((

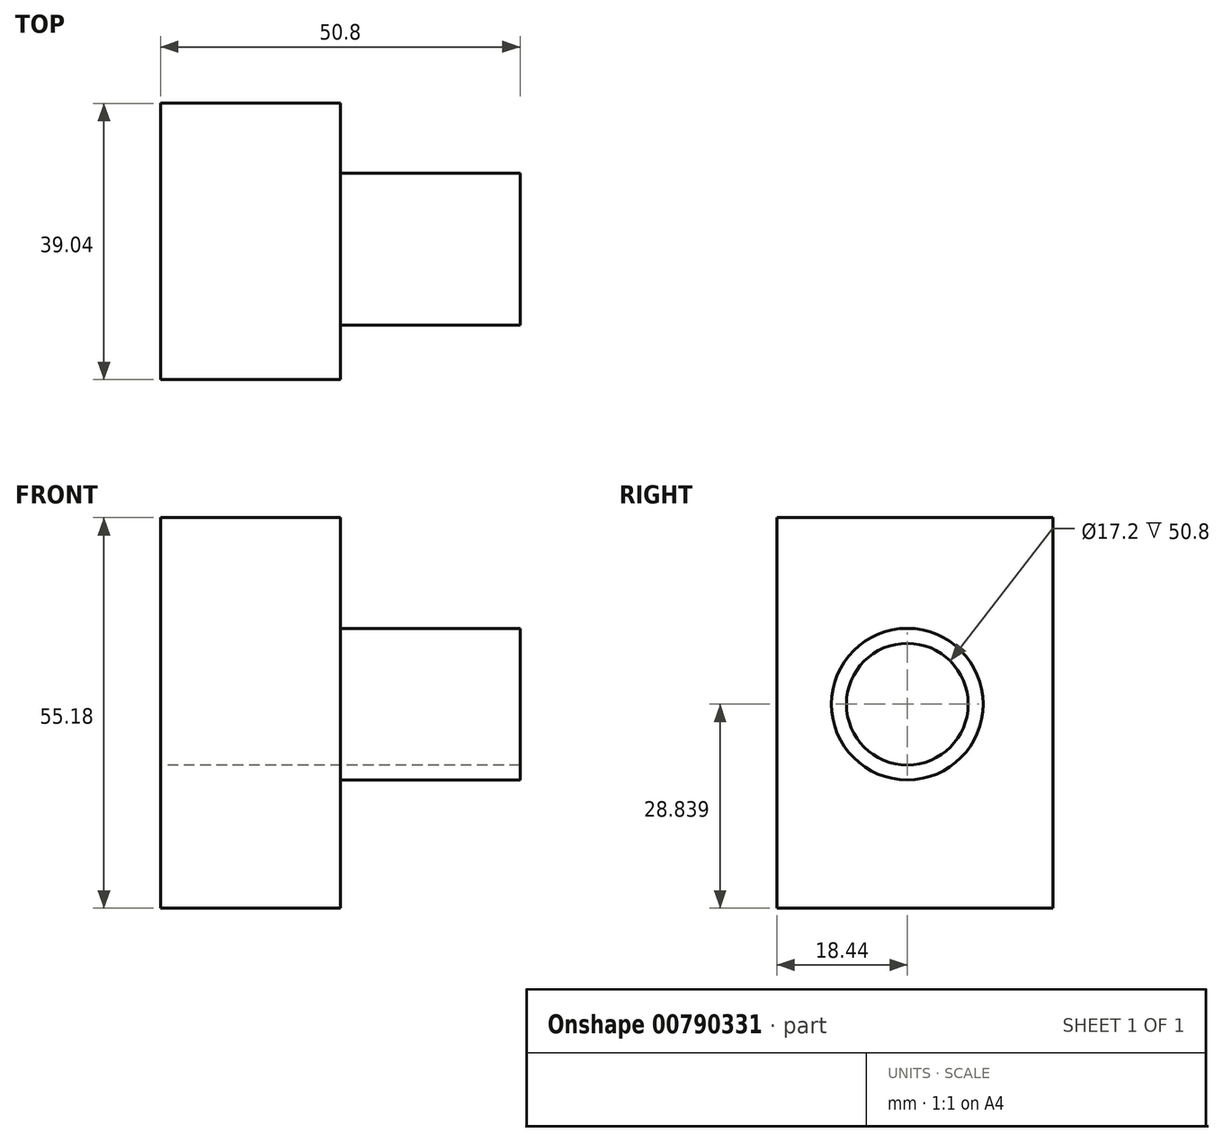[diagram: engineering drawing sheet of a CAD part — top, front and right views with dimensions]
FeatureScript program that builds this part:
annotation { "Feature Type Name" : "Feature", "Feature Type Description" : "" }
export const myFeature = defineFeature(function(context is Context, id is Id, definition is map)
    precondition{}
    {
        {
            var Q0;
            Q0=qCreatedBy(makeId("Right.planeOp"),FACE);
            var sketch = newSketch(context, id + "F0", { "sketchPlane" : qUnion([Q0])});
            skLineSegment(sketch, "E0.bottom", {"start": v(-18.44, 37.47) * mm, "end": v(20.6, 37.47) * mm});
            skLineSegment(sketch, "E0.top", {"start": v(-18.44, -17.71) * mm, "end": v(20.6, -17.71) * mm});
            skLineSegment(sketch, "E0.left", {"start": v(-18.44, 37.47) * mm, "end": v(-18.44, -17.71) * mm});
            skLineSegment(sketch, "E0.right", {"start": v(20.6, 37.47) * mm, "end": v(20.6, -17.71) * mm});
            skCircle(sketch, "E1", {"center": v(0, 11.13) * mm, "radius": 10.71 * mm});
            skCircle(sketch, "E2", {"center": v(0, 11.13) * mm, "radius": 8.6 * mm});
            skSolve(sketch);
        }
        {
            var Q0;
            Q0=makeQuery(id+"F0.imprint","IMPRINT",FACE,{"disambiguationData":[TD([[makeQuery(id+"F0.imprint","IMPRINT",EDGE,{"derivedFrom":sQuery(id+"F0.wireOp",EDGE,"E1")}),1.0]])]});
            extrude(context, id + "F1", {"entities" : qUnion([Q0]), "depth" : 50.8 * mm, "offsetDistance" : 25.4 * mm});
        }
        {
            var Q0;
            Q0=makeQuery(id+"F0.imprint","IMPRINT",FACE,{"disambiguationData":[TD([[makeQuery(id+"F0.imprint","IMPRINT",EDGE,{"derivedFrom":sQuery(id+"F0.wireOp",EDGE,"E0.bottom")}),-1.0]])]});
            extrude(context, id + "F2", {"entities" : qUnion([Q0]), "operationType" : NewBodyOperationType.ADD, "depth" : 25.4 * mm, "offsetDistance" : 25.4 * mm});
        }
    });
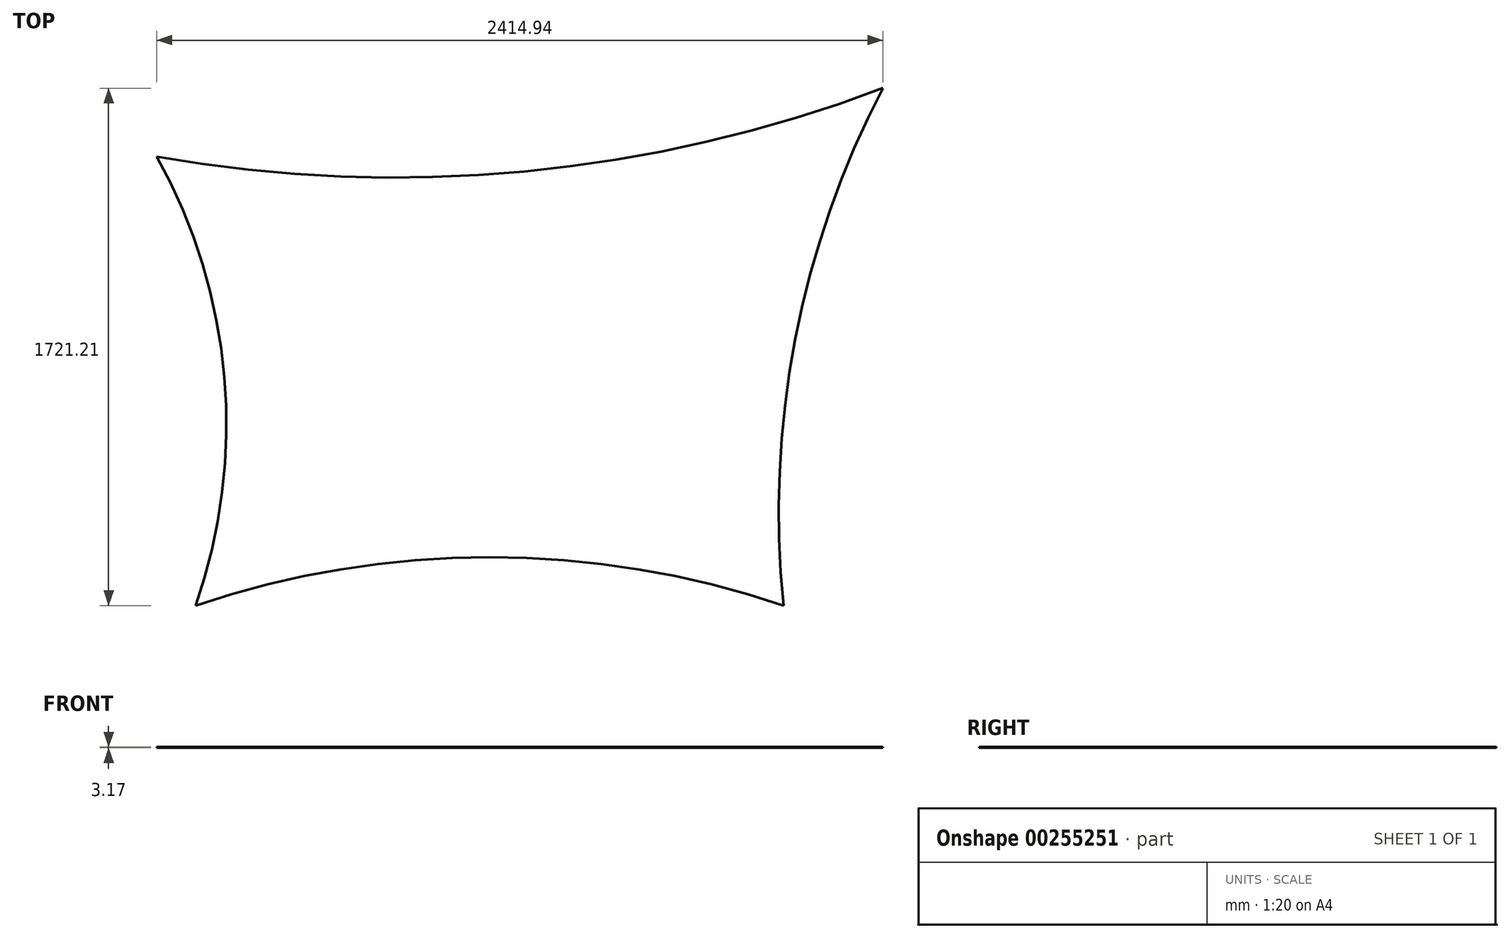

))

Change every "offsetDistance" to "startOffset" and reproduce the items above with nothing else altered. Leave the pictures out.

[diagram: engineering drawing sheet of a CAD part — top, front and right views with dimensions]
FeatureScript program that builds this part:
annotation { "Feature Type Name" : "Feature", "Feature Type Description" : "" }
export const myFeature = defineFeature(function(context is Context, id is Id, definition is map)
    precondition{}
    {
        {
            var Q0;
            Q0=qCreatedBy(makeId("Right.planeOp"),FACE);
            var sketch = newSketch(context, id + "F0", { "sketchPlane" : qUnion([Q0])});
            skLineSegment(sketch, "E0.bottom", {"start": v(-18.44, 37.47) * mm, "end": v(20.6, 37.47) * mm});
            skLineSegment(sketch, "E0.top", {"start": v(-18.44, -17.71) * mm, "end": v(20.6, -17.71) * mm});
            skLineSegment(sketch, "E0.left", {"start": v(-18.44, 37.47) * mm, "end": v(-18.44, -17.71) * mm});
            skLineSegment(sketch, "E0.right", {"start": v(20.6, 37.47) * mm, "end": v(20.6, -17.71) * mm});
            skCircle(sketch, "E1", {"center": v(0, 11.13) * mm, "radius": 10.71 * mm});
            skCircle(sketch, "E2", {"center": v(0, 11.13) * mm, "radius": 8.6 * mm});
            skSolve(sketch);
        }
        {
            var Q0;
            Q0=makeQuery(id+"F0.imprint","IMPRINT",FACE,{"disambiguationData":[TD([[makeQuery(id+"F0.imprint","IMPRINT",EDGE,{"derivedFrom":sQuery(id+"F0.wireOp",EDGE,"E1")}),1.0]])]});
            extrude(context, id + "F1", {"entities" : qUnion([Q0]), "depth" : 50.8 * mm, "startOffset" : 25.4 * mm});
        }
        {
            var Q0;
            Q0=makeQuery(id+"F0.imprint","IMPRINT",FACE,{"disambiguationData":[TD([[makeQuery(id+"F0.imprint","IMPRINT",EDGE,{"derivedFrom":sQuery(id+"F0.wireOp",EDGE,"E0.bottom")}),-1.0]])]});
            extrude(context, id + "F2", {"entities" : qUnion([Q0]), "operationType" : NewBodyOperationType.ADD, "depth" : 25.4 * mm, "startOffset" : 25.4 * mm});
        }
    });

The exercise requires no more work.